Wastewater treatment has been a challenge throughout the years due to varying influent chemical and physical characteristics and stringent effluent regulations. Treatment systems using activated sludge have been able to handle many of these difficulties. Given the lack of on-line computer controls, continuous flow systems have been mostly used for these purposes versus sequencing batch processes. The advancements in the field of automation has now made the option of a SBR process more attractive thus providing better controls and results in wastewater treatment. This is coupled by the flexibility of a SBR in the treatment of variable flows, minimum operator interaction required, option for anoxic or anaerobic conditions in the same tank, good oxygen contact with microorganisms and substrate, small floor space, and good removal efficiency.

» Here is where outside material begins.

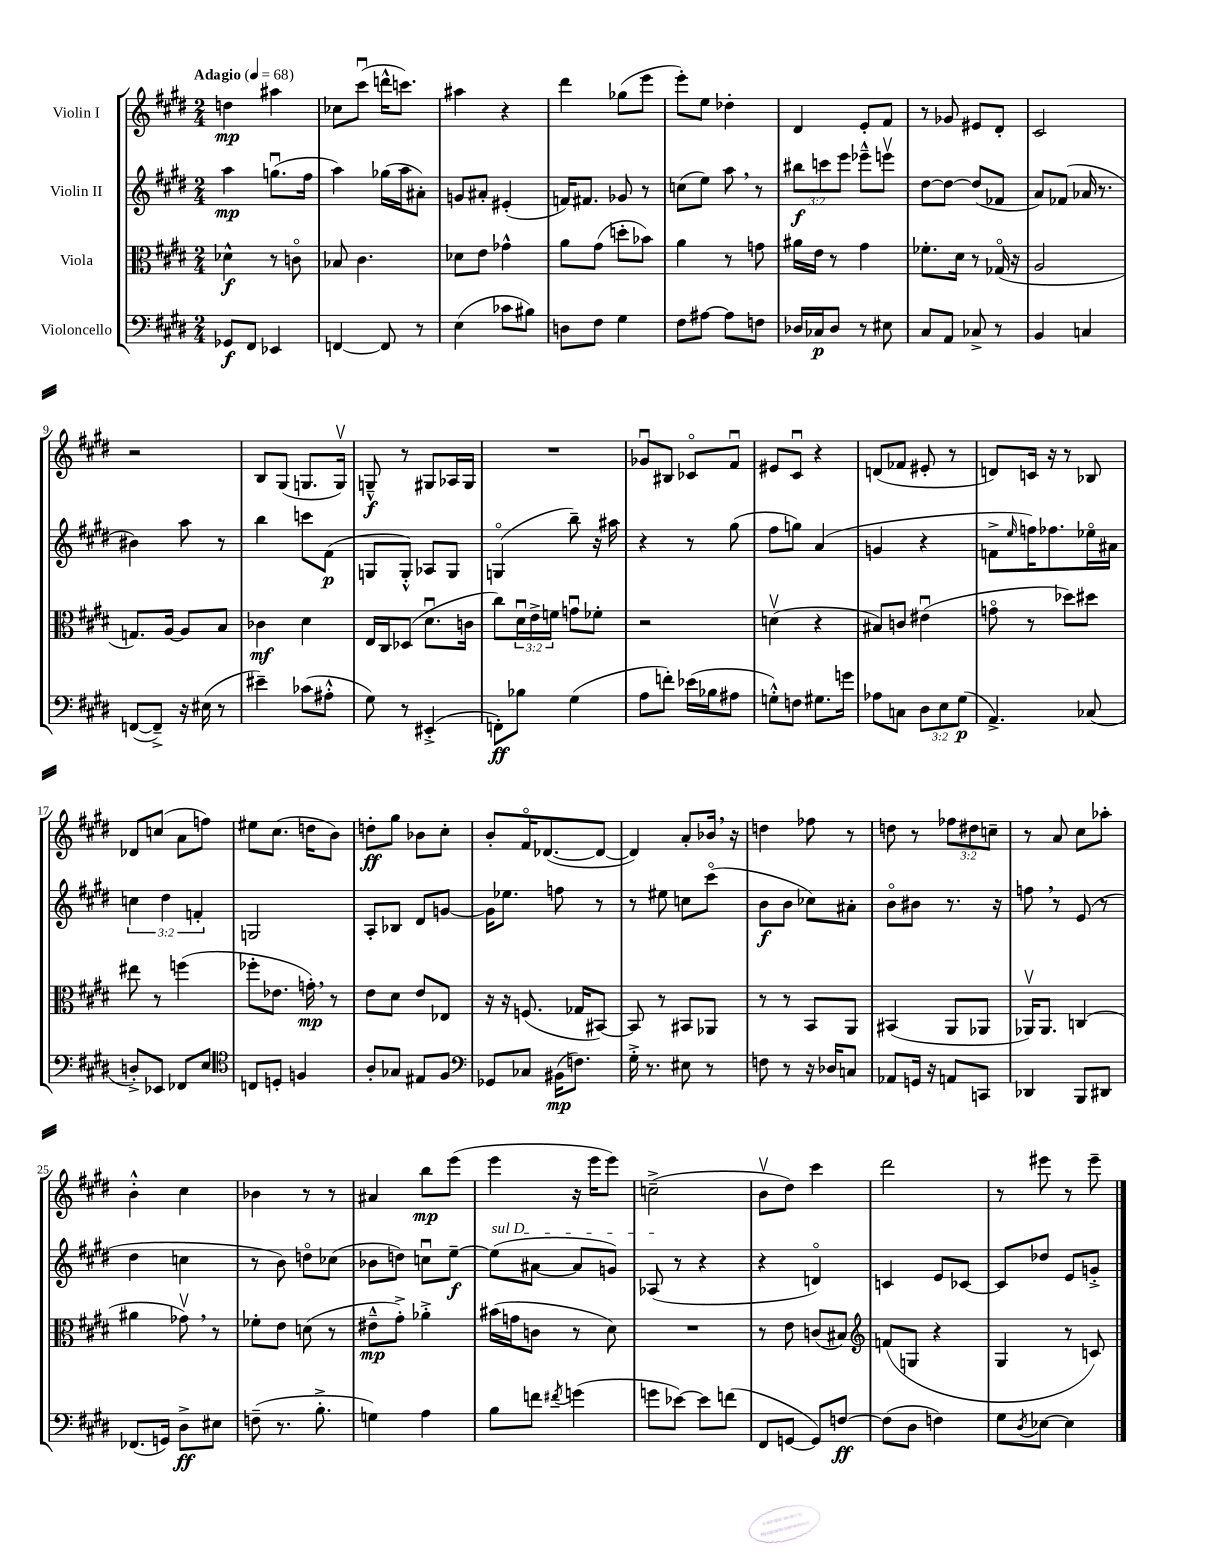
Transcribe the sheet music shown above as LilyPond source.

Conventional activated sludge systems require separate tanks for the unit processes of biological reactions (aeration of mixed liquor) and solids-liquid separation (clarification) and also require process mixed liquor solids (return activated sludge) to be returned from the final clarification stage to the aeration tanks. In contrast to this GWT designs timer based Sequential Batch Reactors (SBR systems) in which all phases of the treatment process occur sequentially within the same tank.

Sequencing batch reactors operate by a cycle of periods consisting of fill, react, settle, decant, and idle. The duration, oxygen concentration, and mixing in these periods could be altered according to the needs of the particular treatment plant. Appropriate aeration and decanting is essential for the correct operations of these plants. The aerator should make the oxygen readily available to the microorganisms. The decanter should avoid the intake of floating matter from the tank.